§ THE PROBLEM
List everything from the line containing "scientific name: Leptotes cassius" down to the end of the records as a numbered list, leaving out any blank lines.

______

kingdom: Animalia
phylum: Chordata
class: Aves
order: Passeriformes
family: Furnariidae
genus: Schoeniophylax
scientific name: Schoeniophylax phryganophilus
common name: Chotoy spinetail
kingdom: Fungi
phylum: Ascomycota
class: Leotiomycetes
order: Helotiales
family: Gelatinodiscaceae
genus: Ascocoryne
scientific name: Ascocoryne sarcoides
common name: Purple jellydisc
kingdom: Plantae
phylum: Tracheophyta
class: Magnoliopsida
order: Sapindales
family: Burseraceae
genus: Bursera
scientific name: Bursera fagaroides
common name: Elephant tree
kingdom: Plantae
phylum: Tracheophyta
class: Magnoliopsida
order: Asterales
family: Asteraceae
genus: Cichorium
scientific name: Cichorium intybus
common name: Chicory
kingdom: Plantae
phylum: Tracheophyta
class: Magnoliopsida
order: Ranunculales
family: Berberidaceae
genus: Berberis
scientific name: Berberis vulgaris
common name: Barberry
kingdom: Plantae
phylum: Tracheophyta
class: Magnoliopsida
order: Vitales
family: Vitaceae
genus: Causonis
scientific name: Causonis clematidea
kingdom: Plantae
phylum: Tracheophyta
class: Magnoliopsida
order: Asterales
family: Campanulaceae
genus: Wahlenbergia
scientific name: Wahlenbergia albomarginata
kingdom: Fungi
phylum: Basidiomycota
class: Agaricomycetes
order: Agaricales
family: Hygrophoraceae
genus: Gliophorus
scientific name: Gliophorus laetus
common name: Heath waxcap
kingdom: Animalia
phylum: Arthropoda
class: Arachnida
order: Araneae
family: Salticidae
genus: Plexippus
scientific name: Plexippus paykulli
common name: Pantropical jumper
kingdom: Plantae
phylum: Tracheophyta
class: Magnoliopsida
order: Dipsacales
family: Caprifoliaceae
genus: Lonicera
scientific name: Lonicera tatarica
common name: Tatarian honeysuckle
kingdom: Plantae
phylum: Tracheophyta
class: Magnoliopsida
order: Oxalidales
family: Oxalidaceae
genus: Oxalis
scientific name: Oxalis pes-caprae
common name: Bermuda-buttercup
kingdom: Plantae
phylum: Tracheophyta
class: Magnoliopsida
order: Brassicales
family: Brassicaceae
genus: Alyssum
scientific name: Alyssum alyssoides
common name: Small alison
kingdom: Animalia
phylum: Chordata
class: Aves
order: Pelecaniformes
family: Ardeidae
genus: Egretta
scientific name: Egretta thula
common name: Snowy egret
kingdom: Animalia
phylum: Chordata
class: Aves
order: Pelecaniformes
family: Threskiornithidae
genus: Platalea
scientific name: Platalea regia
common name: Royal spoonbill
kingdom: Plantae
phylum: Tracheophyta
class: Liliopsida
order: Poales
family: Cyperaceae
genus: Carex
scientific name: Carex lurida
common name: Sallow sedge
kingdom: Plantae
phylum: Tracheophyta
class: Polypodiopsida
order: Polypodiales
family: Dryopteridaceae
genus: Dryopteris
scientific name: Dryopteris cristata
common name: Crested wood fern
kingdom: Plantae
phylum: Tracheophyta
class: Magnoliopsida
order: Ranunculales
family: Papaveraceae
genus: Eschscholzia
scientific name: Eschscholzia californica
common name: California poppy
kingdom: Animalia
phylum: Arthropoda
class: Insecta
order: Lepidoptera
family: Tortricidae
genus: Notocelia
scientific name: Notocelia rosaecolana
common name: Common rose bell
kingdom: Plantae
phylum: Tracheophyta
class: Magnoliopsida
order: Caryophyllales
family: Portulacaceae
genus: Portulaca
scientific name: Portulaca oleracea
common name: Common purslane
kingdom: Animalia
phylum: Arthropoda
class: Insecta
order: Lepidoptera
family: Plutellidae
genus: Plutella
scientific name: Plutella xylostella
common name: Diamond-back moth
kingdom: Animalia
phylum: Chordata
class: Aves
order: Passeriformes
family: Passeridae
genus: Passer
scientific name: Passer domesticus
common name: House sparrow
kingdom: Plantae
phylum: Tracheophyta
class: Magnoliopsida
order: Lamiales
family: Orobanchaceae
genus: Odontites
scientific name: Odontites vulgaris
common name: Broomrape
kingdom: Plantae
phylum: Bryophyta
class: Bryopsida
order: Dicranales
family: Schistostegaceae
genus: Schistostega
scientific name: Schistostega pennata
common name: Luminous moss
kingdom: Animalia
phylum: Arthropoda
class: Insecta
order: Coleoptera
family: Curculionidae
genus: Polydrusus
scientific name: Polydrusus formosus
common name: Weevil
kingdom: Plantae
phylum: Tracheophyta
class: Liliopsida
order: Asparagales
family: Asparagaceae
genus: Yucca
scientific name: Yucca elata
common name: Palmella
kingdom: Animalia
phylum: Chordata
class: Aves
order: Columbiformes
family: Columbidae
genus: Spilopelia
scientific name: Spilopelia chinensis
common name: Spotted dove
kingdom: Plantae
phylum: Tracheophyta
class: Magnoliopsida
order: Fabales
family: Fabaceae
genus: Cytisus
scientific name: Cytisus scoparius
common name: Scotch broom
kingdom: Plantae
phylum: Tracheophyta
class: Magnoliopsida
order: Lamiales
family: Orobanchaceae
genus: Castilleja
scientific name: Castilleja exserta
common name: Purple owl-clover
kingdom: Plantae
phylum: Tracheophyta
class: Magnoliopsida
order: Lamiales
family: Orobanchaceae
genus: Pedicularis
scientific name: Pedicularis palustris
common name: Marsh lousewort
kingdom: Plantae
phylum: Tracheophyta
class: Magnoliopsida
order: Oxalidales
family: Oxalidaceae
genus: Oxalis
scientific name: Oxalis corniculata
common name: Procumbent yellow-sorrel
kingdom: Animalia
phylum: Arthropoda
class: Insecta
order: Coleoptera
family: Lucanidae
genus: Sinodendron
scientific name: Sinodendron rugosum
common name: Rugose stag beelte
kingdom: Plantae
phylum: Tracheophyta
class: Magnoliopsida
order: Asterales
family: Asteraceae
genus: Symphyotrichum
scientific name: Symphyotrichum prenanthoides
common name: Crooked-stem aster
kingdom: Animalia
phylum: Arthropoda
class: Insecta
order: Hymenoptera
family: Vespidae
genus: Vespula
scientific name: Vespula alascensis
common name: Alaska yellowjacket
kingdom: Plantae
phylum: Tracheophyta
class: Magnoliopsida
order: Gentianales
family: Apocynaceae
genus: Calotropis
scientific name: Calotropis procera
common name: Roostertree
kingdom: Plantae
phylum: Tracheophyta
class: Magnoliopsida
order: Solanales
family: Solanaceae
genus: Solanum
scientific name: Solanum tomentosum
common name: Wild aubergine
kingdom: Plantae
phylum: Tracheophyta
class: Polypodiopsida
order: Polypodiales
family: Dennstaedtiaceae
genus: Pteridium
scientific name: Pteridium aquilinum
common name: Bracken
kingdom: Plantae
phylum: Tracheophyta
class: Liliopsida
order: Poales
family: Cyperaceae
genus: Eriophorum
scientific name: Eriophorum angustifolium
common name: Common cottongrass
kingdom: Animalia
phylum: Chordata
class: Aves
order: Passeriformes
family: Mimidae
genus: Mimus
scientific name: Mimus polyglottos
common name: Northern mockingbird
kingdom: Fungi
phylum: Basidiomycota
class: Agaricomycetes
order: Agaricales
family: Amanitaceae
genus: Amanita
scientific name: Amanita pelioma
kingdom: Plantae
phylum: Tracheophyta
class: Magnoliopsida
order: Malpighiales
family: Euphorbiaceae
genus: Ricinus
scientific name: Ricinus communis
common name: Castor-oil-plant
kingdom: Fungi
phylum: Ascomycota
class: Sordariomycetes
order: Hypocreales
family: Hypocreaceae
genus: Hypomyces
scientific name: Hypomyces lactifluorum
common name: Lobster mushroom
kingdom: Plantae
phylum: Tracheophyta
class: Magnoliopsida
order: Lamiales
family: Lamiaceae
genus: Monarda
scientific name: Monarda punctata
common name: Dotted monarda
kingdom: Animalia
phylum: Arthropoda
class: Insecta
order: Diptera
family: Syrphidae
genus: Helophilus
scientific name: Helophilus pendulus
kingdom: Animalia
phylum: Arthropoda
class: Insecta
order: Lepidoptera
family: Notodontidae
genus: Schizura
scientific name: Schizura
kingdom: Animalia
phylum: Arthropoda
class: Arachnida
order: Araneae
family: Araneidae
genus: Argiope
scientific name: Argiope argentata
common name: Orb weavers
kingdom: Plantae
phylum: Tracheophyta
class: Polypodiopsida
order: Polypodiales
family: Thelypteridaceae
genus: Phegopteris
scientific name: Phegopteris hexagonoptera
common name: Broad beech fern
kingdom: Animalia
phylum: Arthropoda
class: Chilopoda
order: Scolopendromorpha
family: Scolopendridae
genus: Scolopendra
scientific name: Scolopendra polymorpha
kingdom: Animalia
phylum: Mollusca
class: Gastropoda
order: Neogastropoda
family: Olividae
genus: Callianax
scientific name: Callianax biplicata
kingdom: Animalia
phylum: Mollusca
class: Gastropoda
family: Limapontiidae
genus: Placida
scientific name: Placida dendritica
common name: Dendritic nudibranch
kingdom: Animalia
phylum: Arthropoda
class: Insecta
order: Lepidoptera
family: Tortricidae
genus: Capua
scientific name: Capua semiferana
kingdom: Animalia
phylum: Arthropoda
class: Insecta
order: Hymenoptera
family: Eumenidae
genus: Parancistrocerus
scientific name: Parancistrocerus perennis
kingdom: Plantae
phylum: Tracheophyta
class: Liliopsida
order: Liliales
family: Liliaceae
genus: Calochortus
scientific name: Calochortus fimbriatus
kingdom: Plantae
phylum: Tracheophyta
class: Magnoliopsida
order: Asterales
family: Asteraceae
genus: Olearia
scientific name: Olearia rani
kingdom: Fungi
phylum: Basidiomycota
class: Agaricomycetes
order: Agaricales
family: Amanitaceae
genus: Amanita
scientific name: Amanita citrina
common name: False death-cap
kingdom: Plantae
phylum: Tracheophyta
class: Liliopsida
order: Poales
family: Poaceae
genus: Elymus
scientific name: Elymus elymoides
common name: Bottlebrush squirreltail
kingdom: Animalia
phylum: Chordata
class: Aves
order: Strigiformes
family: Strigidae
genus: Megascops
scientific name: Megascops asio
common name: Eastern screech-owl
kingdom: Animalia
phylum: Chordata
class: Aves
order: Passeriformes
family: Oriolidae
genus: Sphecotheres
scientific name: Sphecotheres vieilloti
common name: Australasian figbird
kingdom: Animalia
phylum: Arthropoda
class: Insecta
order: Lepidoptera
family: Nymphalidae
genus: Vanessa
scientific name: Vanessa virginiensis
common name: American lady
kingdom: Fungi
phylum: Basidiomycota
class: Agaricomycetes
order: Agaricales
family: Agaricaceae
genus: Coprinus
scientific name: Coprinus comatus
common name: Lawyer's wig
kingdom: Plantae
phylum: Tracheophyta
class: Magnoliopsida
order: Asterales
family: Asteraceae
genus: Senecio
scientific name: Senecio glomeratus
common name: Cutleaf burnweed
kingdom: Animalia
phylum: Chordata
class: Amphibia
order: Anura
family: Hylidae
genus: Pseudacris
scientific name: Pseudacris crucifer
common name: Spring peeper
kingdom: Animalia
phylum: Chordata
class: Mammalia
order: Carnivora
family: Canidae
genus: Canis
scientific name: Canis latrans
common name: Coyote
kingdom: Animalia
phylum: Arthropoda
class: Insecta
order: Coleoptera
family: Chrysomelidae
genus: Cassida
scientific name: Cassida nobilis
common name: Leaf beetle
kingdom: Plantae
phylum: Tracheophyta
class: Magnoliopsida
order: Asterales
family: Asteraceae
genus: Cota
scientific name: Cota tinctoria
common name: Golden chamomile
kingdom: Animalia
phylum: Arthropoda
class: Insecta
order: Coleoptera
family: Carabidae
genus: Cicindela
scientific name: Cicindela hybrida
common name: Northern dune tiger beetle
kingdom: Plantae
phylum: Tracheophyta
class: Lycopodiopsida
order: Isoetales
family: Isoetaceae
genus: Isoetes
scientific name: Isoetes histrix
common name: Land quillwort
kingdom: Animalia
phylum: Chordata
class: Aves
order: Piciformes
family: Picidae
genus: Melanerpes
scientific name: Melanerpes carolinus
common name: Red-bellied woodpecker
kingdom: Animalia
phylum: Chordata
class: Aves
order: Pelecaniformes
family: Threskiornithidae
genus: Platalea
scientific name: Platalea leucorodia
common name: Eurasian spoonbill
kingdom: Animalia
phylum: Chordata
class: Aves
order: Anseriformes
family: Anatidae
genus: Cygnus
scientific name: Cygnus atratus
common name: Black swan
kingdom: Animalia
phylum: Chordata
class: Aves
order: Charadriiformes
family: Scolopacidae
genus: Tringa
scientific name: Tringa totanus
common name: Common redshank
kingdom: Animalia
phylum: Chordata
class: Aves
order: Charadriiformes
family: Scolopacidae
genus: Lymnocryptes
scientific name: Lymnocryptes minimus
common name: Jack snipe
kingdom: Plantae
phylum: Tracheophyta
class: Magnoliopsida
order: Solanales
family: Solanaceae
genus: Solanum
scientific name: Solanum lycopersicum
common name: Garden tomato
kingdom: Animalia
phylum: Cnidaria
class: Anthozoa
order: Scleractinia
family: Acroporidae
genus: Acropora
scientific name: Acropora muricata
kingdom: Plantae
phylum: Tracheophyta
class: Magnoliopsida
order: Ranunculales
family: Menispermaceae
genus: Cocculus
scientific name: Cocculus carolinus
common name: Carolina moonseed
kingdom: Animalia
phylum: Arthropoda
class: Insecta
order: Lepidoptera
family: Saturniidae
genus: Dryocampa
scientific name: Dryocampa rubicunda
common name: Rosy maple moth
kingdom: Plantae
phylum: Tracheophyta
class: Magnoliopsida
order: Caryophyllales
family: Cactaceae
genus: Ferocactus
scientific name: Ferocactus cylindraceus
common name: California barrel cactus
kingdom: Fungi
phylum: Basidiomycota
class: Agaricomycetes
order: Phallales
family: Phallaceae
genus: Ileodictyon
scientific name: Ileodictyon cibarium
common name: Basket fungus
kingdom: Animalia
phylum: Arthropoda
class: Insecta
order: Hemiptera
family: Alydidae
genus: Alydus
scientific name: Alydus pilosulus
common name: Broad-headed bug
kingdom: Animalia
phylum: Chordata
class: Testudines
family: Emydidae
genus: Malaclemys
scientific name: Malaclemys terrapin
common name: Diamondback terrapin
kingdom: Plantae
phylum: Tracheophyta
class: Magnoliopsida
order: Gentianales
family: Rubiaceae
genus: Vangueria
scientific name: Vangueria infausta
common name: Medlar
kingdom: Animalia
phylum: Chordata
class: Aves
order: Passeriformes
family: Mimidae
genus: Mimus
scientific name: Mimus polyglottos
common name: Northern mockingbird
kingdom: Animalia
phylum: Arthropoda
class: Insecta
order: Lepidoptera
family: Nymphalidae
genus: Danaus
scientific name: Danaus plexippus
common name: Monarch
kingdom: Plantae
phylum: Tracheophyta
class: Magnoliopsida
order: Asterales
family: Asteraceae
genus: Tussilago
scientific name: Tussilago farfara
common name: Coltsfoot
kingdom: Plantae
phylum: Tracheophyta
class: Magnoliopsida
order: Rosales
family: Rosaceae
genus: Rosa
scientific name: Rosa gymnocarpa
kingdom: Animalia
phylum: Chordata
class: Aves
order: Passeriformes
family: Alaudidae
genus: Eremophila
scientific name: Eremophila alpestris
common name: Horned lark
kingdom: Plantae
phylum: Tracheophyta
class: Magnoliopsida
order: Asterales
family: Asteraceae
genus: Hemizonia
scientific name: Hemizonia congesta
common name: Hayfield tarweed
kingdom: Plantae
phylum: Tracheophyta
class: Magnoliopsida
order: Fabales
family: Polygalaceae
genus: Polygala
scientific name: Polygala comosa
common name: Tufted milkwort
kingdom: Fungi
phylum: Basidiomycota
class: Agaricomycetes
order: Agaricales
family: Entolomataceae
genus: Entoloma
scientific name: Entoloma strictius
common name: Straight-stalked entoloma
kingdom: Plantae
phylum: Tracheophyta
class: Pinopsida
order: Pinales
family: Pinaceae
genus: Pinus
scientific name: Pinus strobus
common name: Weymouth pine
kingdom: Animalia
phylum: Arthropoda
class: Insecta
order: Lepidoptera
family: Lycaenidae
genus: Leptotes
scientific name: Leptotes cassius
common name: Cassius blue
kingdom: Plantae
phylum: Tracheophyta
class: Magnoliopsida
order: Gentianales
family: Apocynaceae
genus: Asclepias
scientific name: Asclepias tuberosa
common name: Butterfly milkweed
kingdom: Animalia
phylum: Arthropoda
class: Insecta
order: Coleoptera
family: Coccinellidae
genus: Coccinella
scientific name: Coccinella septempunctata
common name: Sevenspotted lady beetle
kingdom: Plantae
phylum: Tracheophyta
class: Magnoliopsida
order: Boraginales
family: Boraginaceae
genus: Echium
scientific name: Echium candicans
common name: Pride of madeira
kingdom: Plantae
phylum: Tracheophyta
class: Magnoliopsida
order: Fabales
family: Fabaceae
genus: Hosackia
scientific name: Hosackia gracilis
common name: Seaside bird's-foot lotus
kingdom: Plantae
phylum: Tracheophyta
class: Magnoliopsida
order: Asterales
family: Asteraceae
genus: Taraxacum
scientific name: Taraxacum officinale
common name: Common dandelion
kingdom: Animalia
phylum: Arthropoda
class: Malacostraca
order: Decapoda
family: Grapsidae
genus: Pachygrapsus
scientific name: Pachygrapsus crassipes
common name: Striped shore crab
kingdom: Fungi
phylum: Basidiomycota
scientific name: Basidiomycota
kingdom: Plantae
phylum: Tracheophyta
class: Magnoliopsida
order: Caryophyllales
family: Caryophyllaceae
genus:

______

§ RESULT OF THE EXERCISE
1. scientific name: Leptotes cassius
2. common name: Cassius blue
3. kingdom: Plantae
4. phylum: Tracheophyta
5. class: Magnoliopsida
6. order: Gentianales
7. family: Apocynaceae
8. genus: Asclepias
9. scientific name: Asclepias tuberosa
10. common name: Butterfly milkweed
11. kingdom: Animalia
12. phylum: Arthropoda
13. class: Insecta
14. order: Coleoptera
15. family: Coccinellidae
16. genus: Coccinella
17. scientific name: Coccinella septempunctata
18. common name: Sevenspotted lady beetle
19. kingdom: Plantae
20. phylum: Tracheophyta
21. class: Magnoliopsida
22. order: Boraginales
23. family: Boraginaceae
24. genus: Echium
25. scientific name: Echium candicans
26. common name: Pride of madeira
27. kingdom: Plantae
28. phylum: Tracheophyta
29. class: Magnoliopsida
30. order: Fabales
31. family: Fabaceae
32. genus: Hosackia
33. scientific name: Hosackia gracilis
34. common name: Seaside bird's-foot lotus
35. kingdom: Plantae
36. phylum: Tracheophyta
37. class: Magnoliopsida
38. order: Asterales
39. family: Asteraceae
40. genus: Taraxacum
41. scientific name: Taraxacum officinale
42. common name: Common dandelion
43. kingdom: Animalia
44. phylum: Arthropoda
45. class: Malacostraca
46. order: Decapoda
47. family: Grapsidae
48. genus: Pachygrapsus
49. scientific name: Pachygrapsus crassipes
50. common name: Striped shore crab
51. kingdom: Fungi
52. phylum: Basidiomycota
53. scientific name: Basidiomycota
54. kingdom: Plantae
55. phylum: Tracheophyta
56. class: Magnoliopsida
57. order: Caryophyllales
58. family: Caryophyllaceae
59. genus:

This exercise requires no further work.